If we make a sieve of 210 columns for the sieve up to 7, or 2310 columns for the sieve up to 11 we see the same kind of pattern - a symmetry of gaps which repeat on each subsequent iteration.

This process creates a fractal pattern, a overlaid pattern of self-similar elements. But it is not strictly a fractal pattern of primes or composites, because some primes fall within the pattern. It is a fractal pattern in which the gaps indicate "numbers that are not multiples of the primes {2....p}" (including 1 x 2, 1 x 3, 1 x 5 .... 1 x p).

Each time a primorial length pattern is reiterated it is also important to note what happens to each repeating gap (for instance 29, 59, 89, 119, 149, 179, 209). Within the prime pattern, the next prime p in the sieve will only remove 1/p of each particular gap (above you can see that 7 sieves out 119 from this particular set of gaps).

The overall pattern of gaps sieved out by the next prime is also symmetrical. Each pattern is symmetrical around a multiple of the previous primorial (so at the stage 7 is added, the symmetry is around multiples of 30, when 11 is added, the symmetry is around multiples of 210 etc). So numbers sieved in the first half of each iteration of the pattern are also sieved in a mirror pattern in the second half.

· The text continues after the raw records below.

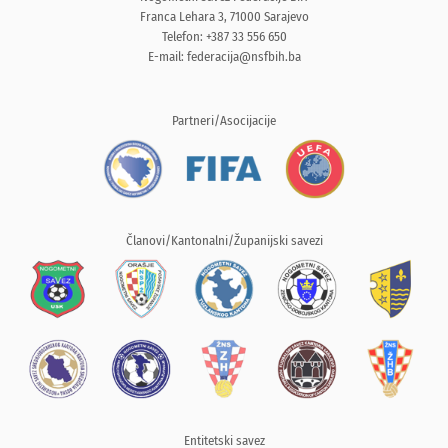
Franca Lehara 3, 71000 Sarajevo
Telefon: +387 33 556 650
E-mail:
federacija@nsfbih.ba
Partneri/Asocijacije
Članovi/Kantonalni/Županijski savezi
Entitetski savez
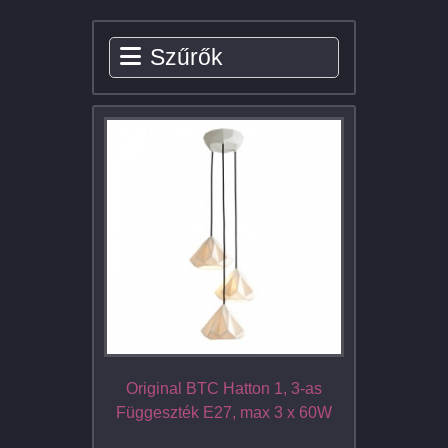
Szűrők
Original BTC Hatton 1, 3-as
Függeszték E27, max 3 x 60W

My failed twin prime proof relied on showing that we get the same kind of symmetrical pattern of gaps in the layout of twin prime pairs, and that the next prime only removes 2/p of the pairs in each line of gaps. This is correct but it only proves that when we sieve with any finite set of primes, there is an infinite, repeating pattern of "numbers that are not multiples of those primes".

## Monday, 10 January 2011

### Fractal Patterns in N-Factor Numbers

This is irrelevant to twin primes but it is interesting to observe another way in which the distribution of primes creates a fractal pattern.

The pattern of primes eg 1 x 5, 1 x 7, 1 x 11 etc is also fractally replicated in n-factor numbers. For 2-factor numbers a new pattern (congruent to the overall pattern of primes) starts at each prime  eg 5 x 5, 5 x 7, 5 x 11…  7 x 5, 7 x 7, 7 x 11…. and so on. For 3-factor numbers we have a new repeat of the prime pattern starting from each 2-factor number and so on.

Each iteration of this pattern produces a set of numbers. A set of composite numbers with up to n factors where n is finite cannot define every possible composite number. So the pattern is replicated endlessly, in another fractal pattern, creating composites of n+1, n+2 etc factors.